If you have gone that far and modified ghci, wouldn't it be easier to
disable the :load command and hardwire the loading of the UserLayer
module ?
1) CAFs (Constant Applicative Form) are essentially top level
bindings. Top level bindings are closures, as anything in ghc, and
they are in suspended state until they are evaluated. When this
happens the closure is updated to store the computed value, and
because of this evaluation effectively happens only once.
2) I don't know, but probably you will notice during your experiments
3) Probably no. What happens to top level bindings in the interactive
environment? I think that you lose that environment too after load and
some other commands. An option is to identify and disable all these
commands.
On 18/08/06, Ulf Norell
Hi.
I want to use GHCi as the interface to my Application. The simple solution is to have the Application store its state in global IORefs. A user can then start up ghci with -package Application and use the provided functions to communicate with the Application. This works nicely.
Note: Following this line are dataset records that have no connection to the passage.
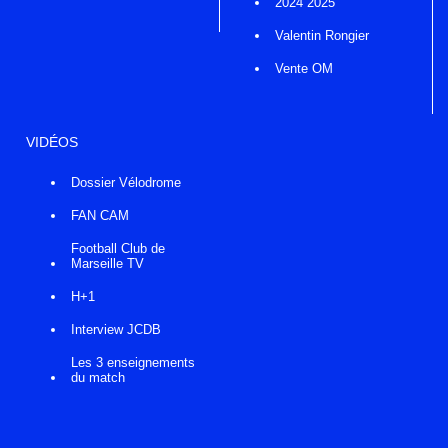
2024 2025
Valentin Rongier
Vente OM
VIDÉOS
Dossier Vélodrome
FAN CAM
Football Club de
Marseille TV
H+1
Interview JCDB
Les 3 enseignements
du match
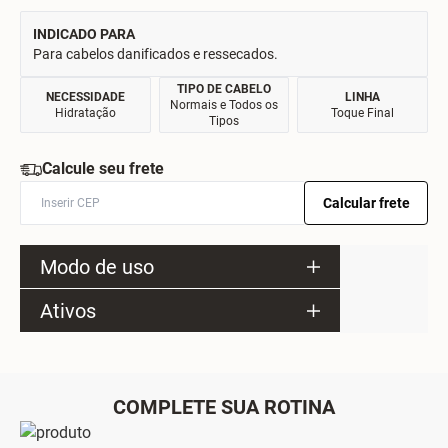
INDICADO PARA
Para cabelos danificados e ressecados.
TIPO DE CABELO
NECESSIDADE
LINHA
Normais e Todos os
Hidratação
Toque Final
Tipos
Calcule seu frete
Calcular frete
Modo de uso
Ativos
COMPLETE SUA ROTINA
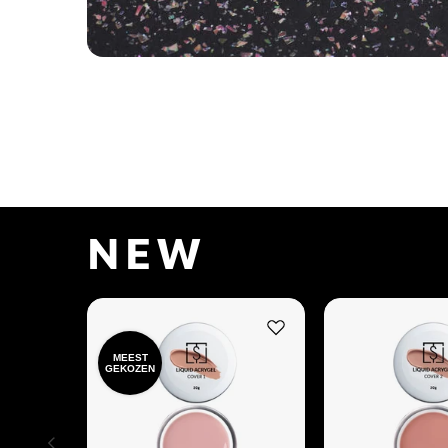
NEW
MEEST
GEKOZEN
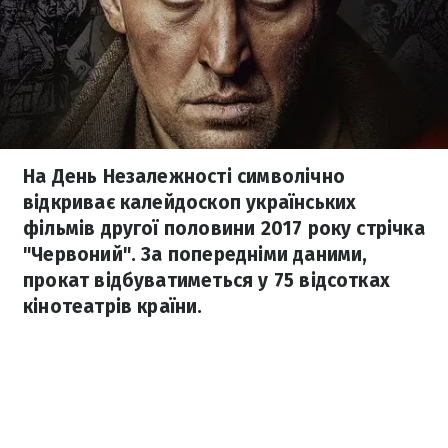
На День Незалежності символічно
відкриває калейдоскоп українських
фільмів другої половини 2017 року стрічка
"Червоний". За попередніми даними,
прокат відбуватиметься у 75 відсотках
кінотеатрів країни.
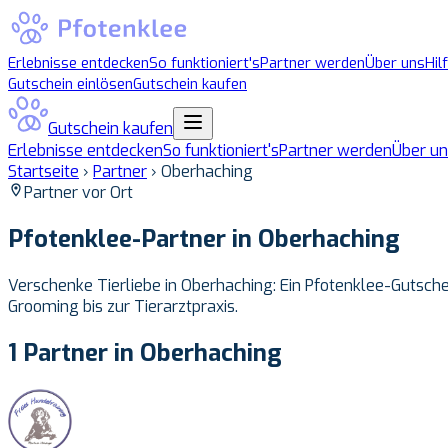
Erlebnisse entdecken
So funktioniert's
Partner werden
Über uns
Hil
Gutschein einlösen
Gutschein kaufen
Gutschein kaufen
Erlebnisse entdecken
So funktioniert's
Partner werden
Über un
Startseite
›
Partner
›
Oberhaching
Partner vor Ort
Pfotenklee-Partner in
Oberhaching
Verschenke Tierliebe in Oberhaching: Ein Pfotenklee-Gutsche
Grooming bis zur Tierarztpraxis.
1 Partner in Oberhaching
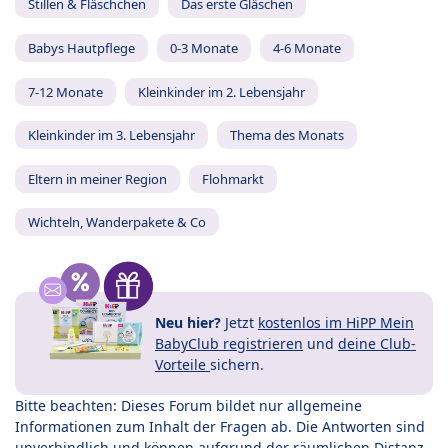
Stillen & Fläschchen
Das erste Gläschen
Babys Hautpflege
0-3 Monate
4-6 Monate
7-12 Monate
Kleinkinder im 2. Lebensjahr
Kleinkinder im 3. Lebensjahr
Thema des Monats
Eltern in meiner Region
Flohmarkt
Wichteln, Wanderpakete & Co
Neu hier?
Jetzt
kostenlos im HiPP Mein
BabyClub registrieren
und
deine Club-
Vorteile
sichern.
Bitte beachten: Dieses Forum bildet nur allgemeine
Informationen zum Inhalt der Fragen ab. Die Antworten sind
unverbindlich und können aufgrund der räumlichen Distanz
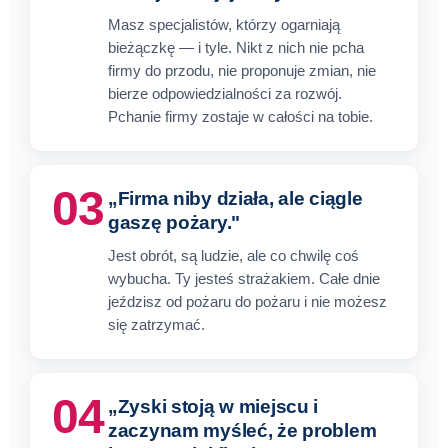
Masz specjalistów, którzy ogarniają
bieżączkę — i tyle. Nikt z nich nie pcha
firmy do przodu, nie proponuje zmian, nie
bierze odpowiedzialności za rozwój.
Pchanie firmy zostaje w całości na tobie.
03
„Firma niby działa, ale ciągle
gaszę pożary."
Jest obrót, są ludzie, ale co chwilę coś
wybucha. Ty jesteś strażakiem. Całe dnie
jeździsz od pożaru do pożaru i nie możesz
się zatrzymać.
04
„Zyski stoją w miejscu i
zaczynam myśleć, że problem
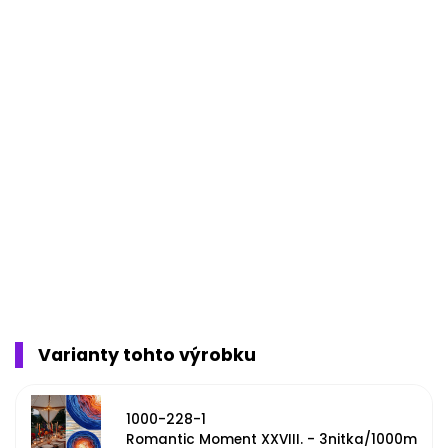
Varianty tohto výrobku
1000-228-1
Romantic Moment XXVIII. - 3nitka/1000m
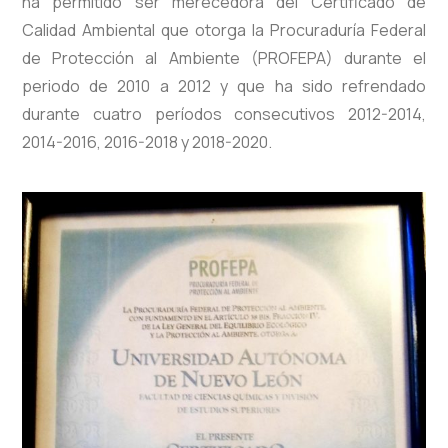
ha permitido ser merecedora del Certificado de
Calidad Ambiental que otorga la Procuraduría Federal
de Protección al Ambiente (PROFEPA) durante el
periodo de 2010 a 2012 y que ha sido refrendado
durante cuatro períodos consecutivos 2012-2014,
2014-2016, 2016-2018 y 2018-2020.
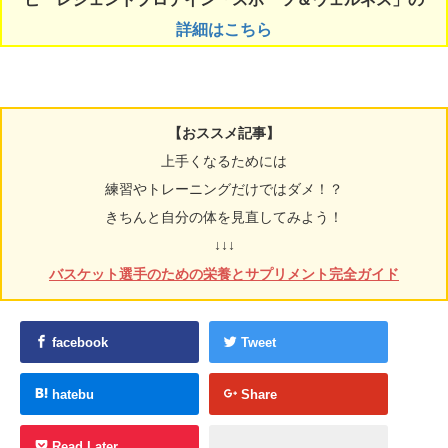
詳細はこちら
【おススメ記事】
上手くなるためには
練習やトレーニングだけではダメ！？
きちんと自分の体を見直してみよう！
↓↓↓
バスケット選手のための栄養とサプリメント完全ガイド
facebook
Tweet
hatebu
Share
Read Later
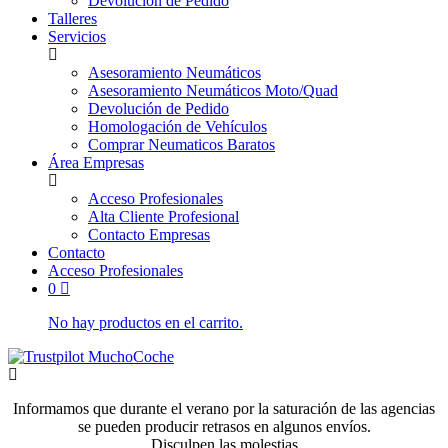
Devolución de Pedido
Talleres
Servicios
Asesoramiento Neumáticos
Asesoramiento Neumáticos Moto/Quad
Devolución de Pedido
Homologación de Vehículos
Comprar Neumaticos Baratos
Área Empresas
Acceso Profesionales
Alta Cliente Profesional
Contacto Empresas
Contacto
Acceso Profesionales
0
No hay productos en el carrito.
Informamos que durante el verano por la saturación de las agencias
se pueden producir retrasos en algunos envíos.
Disculpen las molestias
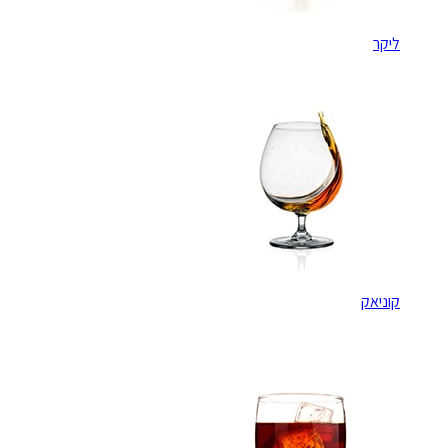
ליקר
קוניאק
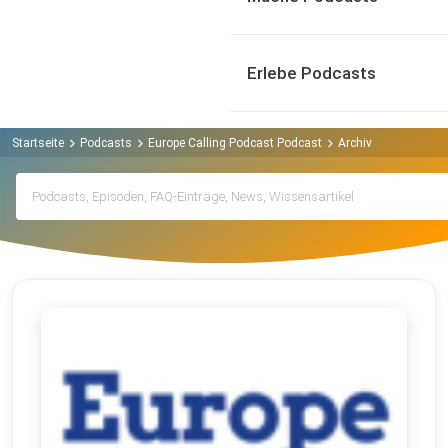
Erlebe Podcasts
Startseite
Podcasts
Europe Calling Podcast Podcast
Archiv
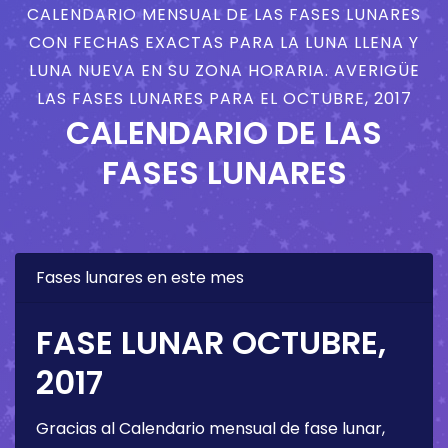
CALENDARIO MENSUAL DE LAS FASES LUNARES
CON FECHAS EXACTAS PARA LA LUNA LLENA Y
LUNA NUEVA EN SU ZONA HORARIA. AVERIGÜE
LAS FASES LUNARES PARA EL OCTUBRE, 2017
CALENDARIO DE LAS
FASES LUNARES
Fases lunares en este mes
FASE LUNAR OCTUBRE,
2017
Gracias al Calendario mensual de fase lunar,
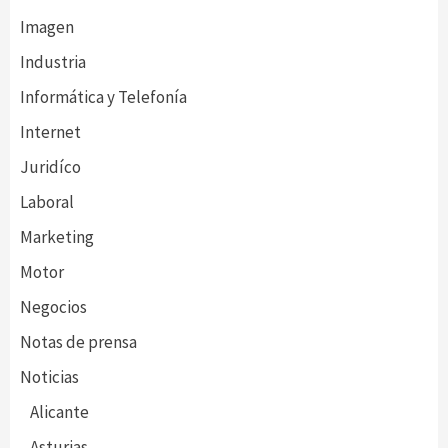
Imagen
Industria
Informática y Telefonía
Internet
Juridíco
Laboral
Marketing
Motor
Negocios
Notas de prensa
Noticias
Alicante
Asturias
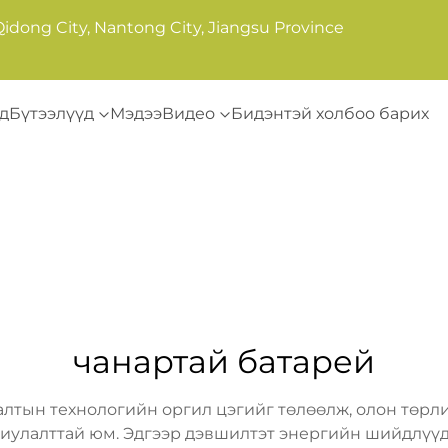
Qidong City, Nantong City, Jiangsu Province
д
Бүтээлүүд
Мэдээ
Видео
Бидэнтэй холбоо барих
чанартай батарей
алтын технологийн оргил цэгийг төлөөлж, олон төрли
иулалттай юм. Эдгээр дэвшилтэт энергийн шийдлүүд 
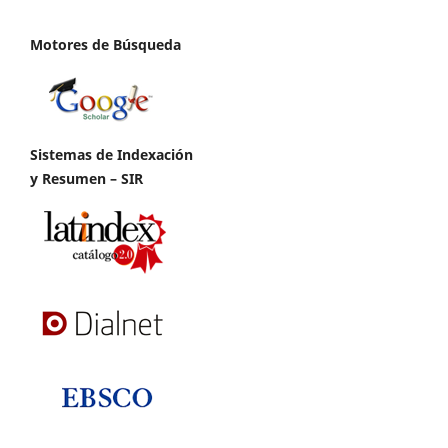
Motores de Búsqueda
Sistemas de Indexación
y Resumen – SIR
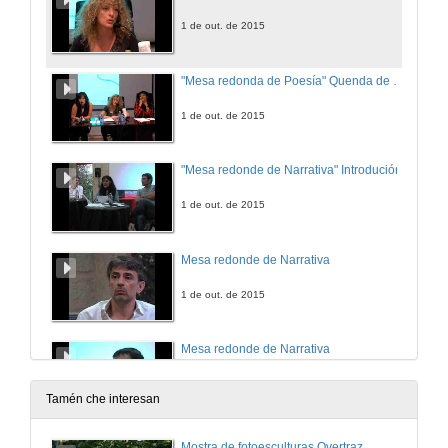
1 de out. de 2015
"Mesa redonda de Poesía" Quenda de preguntas
1 de out. de 2015
"Mesa redonde de Narrativa" Introdución
1 de out. de 2015
Mesa redonde de Narrativa
1 de out. de 2015
Mesa redonde de Narrativa
1 de out. de 2015
Tamén che interesan
"Mesa redonde de Narrativa" Quenda de preguntas
Mostra de fotoesculturas Overtraz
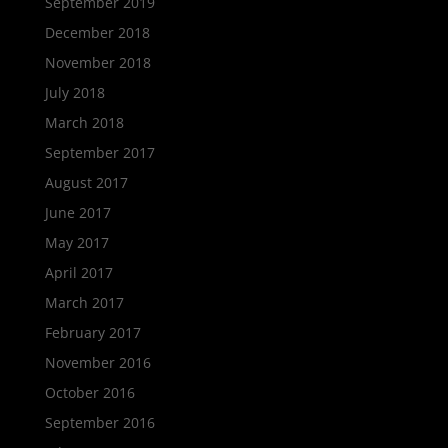
September 2019
December 2018
November 2018
July 2018
March 2018
September 2017
August 2017
June 2017
May 2017
April 2017
March 2017
February 2017
November 2016
October 2016
September 2016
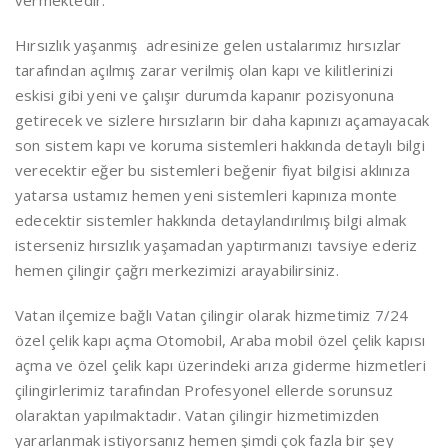
vermektedir.
Hırsızlık yaşanmış adresinize gelen ustalarımız hırsızlar
tarafından açılmış zarar verilmiş olan kapı ve kilitlerinizi
eskisi gibi yeni ve çalışır durumda kapanır pozisyonuna
getirecek ve sizlere hırsızların bir daha kapınızı açamayacak
son sistem kapı ve koruma sistemleri hakkında detaylı bilgi
verecektir eğer bu sistemleri beğenir fiyat bilgisi aklınıza
yatarsa ustamız hemen yeni sistemleri kapınıza monte
edecektir sistemler hakkında detaylandırılmış bilgi almak
isterseniz hırsızlık yaşamadan yaptırmanızı tavsiye ederiz
hemen çilingir çağrı merkezimizi arayabilirsiniz.
Vatan ilçemize bağlı Vatan çilingir olarak hizmetimiz 7/24
özel çelik kapı açma Otomobil, Araba mobil özel çelik kapısı
açma ve özel çelik kapı üzerindeki arıza giderme hizmetleri
çilingirlerimiz tarafından Profesyonel ellerde sorunsuz
olaraktan yapılmaktadır. Vatan çilingir hizmetimizden
yararlanmak istiyorsanız hemen şimdi çok fazla bir şey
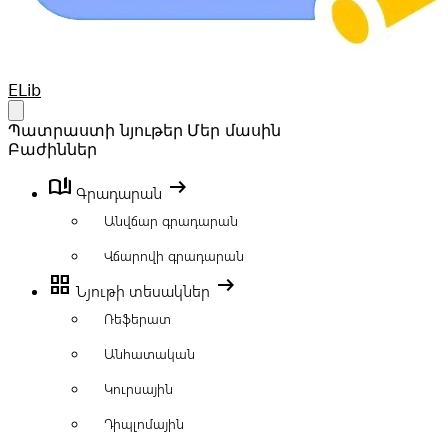
Your Company
ELib
Open main menu
Պատրաստի նյութեր
Մեր մասին
Բաժիններ
book_ribbon
arrow_right_alt
Գրադարան
Անվճար գրադարան
Վճարովի գրադարան
grid_view
arrow_right_alt
Նյութի տեսակներ
Ռեֆերատ
Անհատական
Կուրսային
Դիպլոմային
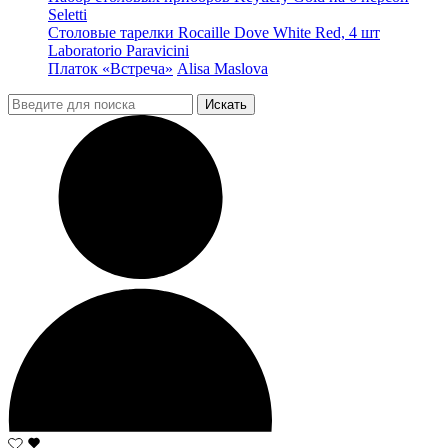
Seletti
Столовые тарелки Rocaille Dove White Red, 4 шт
Laboratorio Paravicini
Платок «Встреча»
Alisa Maslova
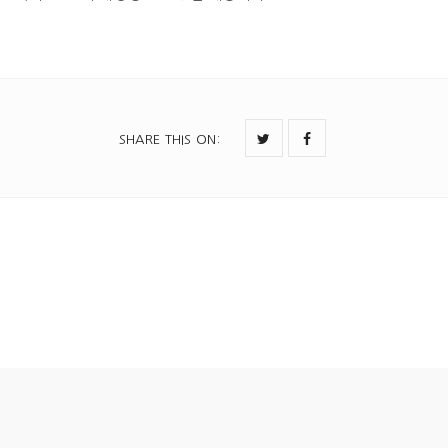
SHARE THIS ON
:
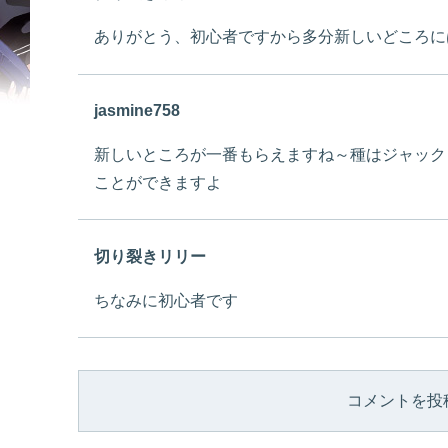
ありがとう、初心者ですから多分新しいどころに
jasmine758
新しいところが一番もらえますね～種はジャック
ことができますよ
切り裂きリリー
ちなみに初心者です
コメントを投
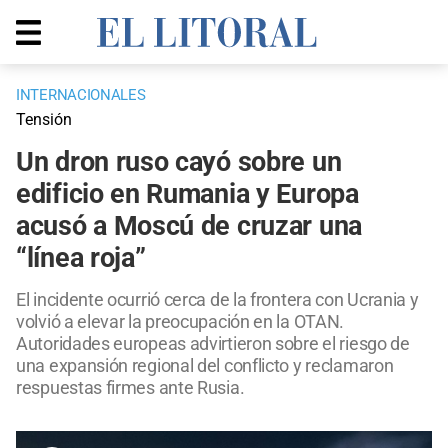
INTERNACIONALES
Tensión
Un dron ruso cayó sobre un
edificio en Rumania y Europa
acusó a Moscú de cruzar una
“línea roja”
El incidente ocurrió cerca de la frontera con Ucrania y
volvió a elevar la preocupación en la OTAN.
Autoridades europeas advirtieron sobre el riesgo de
una expansión regional del conflicto y reclamaron
respuestas firmes ante Rusia.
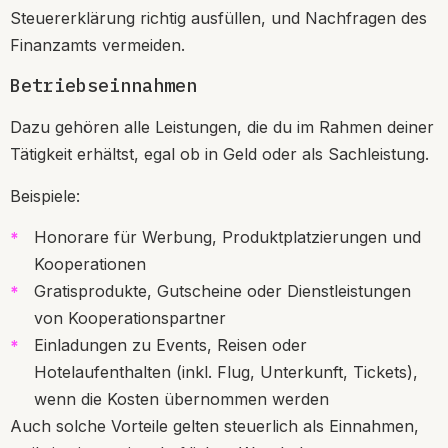
Steuererklärung richtig ausfüllen, und Nachfragen des
Finanzamts vermeiden.
Betriebseinnahmen
Dazu gehören alle Leistungen, die du im Rahmen deiner
Tätigkeit erhältst, egal ob in Geld oder als Sachleistung.
Beispiele:
Honorare für Werbung, Produktplatzierungen und
Kooperationen
Gratisprodukte, Gutscheine oder Dienstleistungen
von Kooperationspartner
Einladungen zu Events, Reisen oder
Hotelaufenthalten (inkl. Flug, Unterkunft, Tickets),
wenn die Kosten übernommen werden
Auch solche Vorteile gelten steuerlich als Einnahmen,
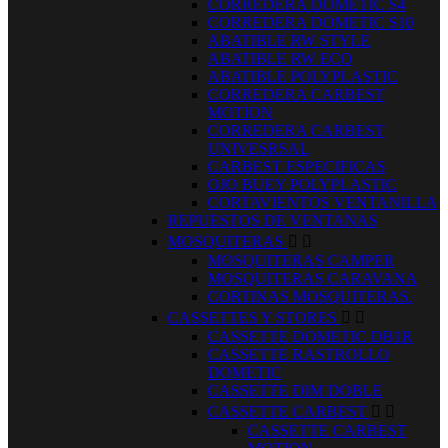
CORREDERA DOMETIC S4
CORREDERA DOMETIC S10
ABATIBLE RW STYLE
ABATIBLE RW ECO
ABATIBLE POLYPLASTIC
CORREDERA CARBEST
MOTION
CORREDERA CARBEST
UNIVESRSAL
CARBEST ESPECIFICAS
OJO BUEY POLYPLASTIC
CORTAVIENTOS VENTANILLA
REPUESTOS DE VENTANAS
MOSQUITERAS


MOSQUITERAS CAMPER
MOSQUITERAS CARAVANA
CORTINAS MOSQUITERAS.
CASSETTES Y STORES


CASSETTE DOMETIC DB1R
CASSETTE RASTROLLO
DOMETIC
CASSETTE DIM DOBLE
CASSETTE CARBEST


CASSETTE CARBEST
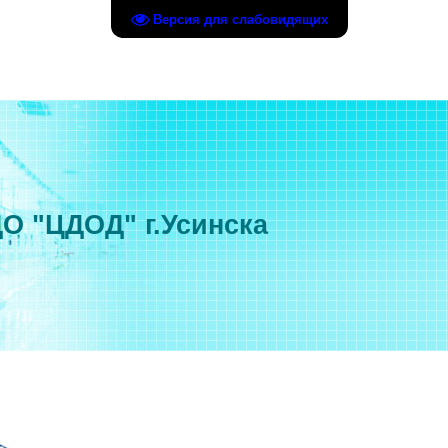
Версия для слабовидящих
О "ЦДОД" г.Усинска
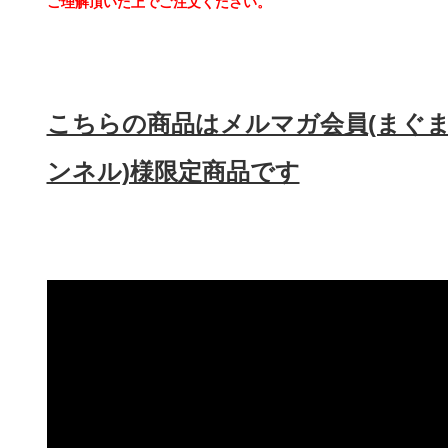
ご理解頂いた上でご注文ください。
こちらの商品はメルマガ会員(まぐま
ンネル)様限定商品です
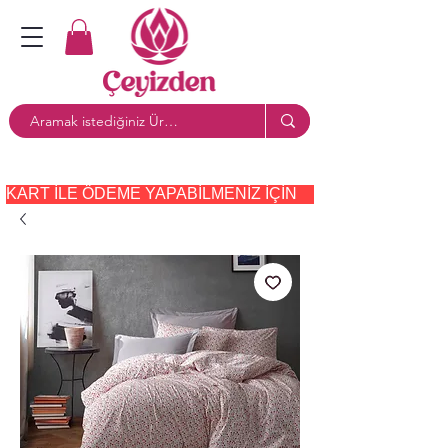
KART ILE ÖDEME YAPABILMENIZ IÇIN     PAYTR     SEÇE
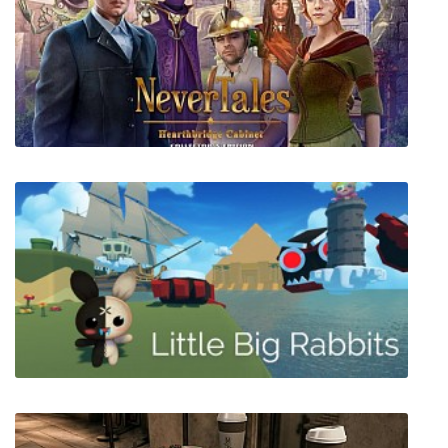
DEEEER Simulator: Your Average Everyday
Deer Game
Несказки 9: Шкаф семейства Хартбридж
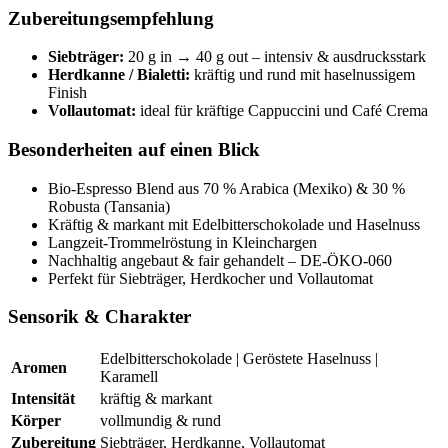
Zubereitungsempfehlung
Siebträger:
20 g in → 40 g out – intensiv & ausdrucksstark
Herdkanne / Bialetti:
kräftig und rund mit haselnussigem
Finish
Vollautomat:
ideal für kräftige Cappuccini und Café Crema
Besonderheiten auf einen Blick
Bio-Espresso Blend aus 70 % Arabica (Mexiko) & 30 %
Robusta (Tansania)
Kräftig & markant mit Edelbitterschokolade und Haselnuss
Langzeit-Trommelröstung in Kleinchargen
Nachhaltig angebaut & fair gehandelt – DE-ÖKO-060
Perfekt für Siebträger, Herdkocher und Vollautomat
Sensorik & Charakter
Edelbitterschokolade | Geröstete Haselnuss |
Aromen
Karamell
Intensität
kräftig & markant
Körper
vollmundig & rund
Zubereitung
Siebträger, Herdkanne, Vollautomat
Now the tricky part. I want the user to be able to implement her own layers on top of the Application API. A typical user interaction could look something like this:
$ ghci -package Application *Application:API> startApplication *Application:API> :load UserLayer *main:UserLayer> myCleverFunction 42
The problem, of course, is that as soon as the user says ':load' ghci forgets all about the state of the Application. My solution to the problem is to compile my own version of ghci (copy InteractiveUI.hs and use -package ghc) and remove the call to rts_revertCAFs when loading new modules. This seems to work, but since I don't really have a clue what I'm doing I wanted to ask a few questions:
1) What is a CAF? 2) What breaks down if you don't revert them? 3) Does not reverting the CAFs really solve my problem?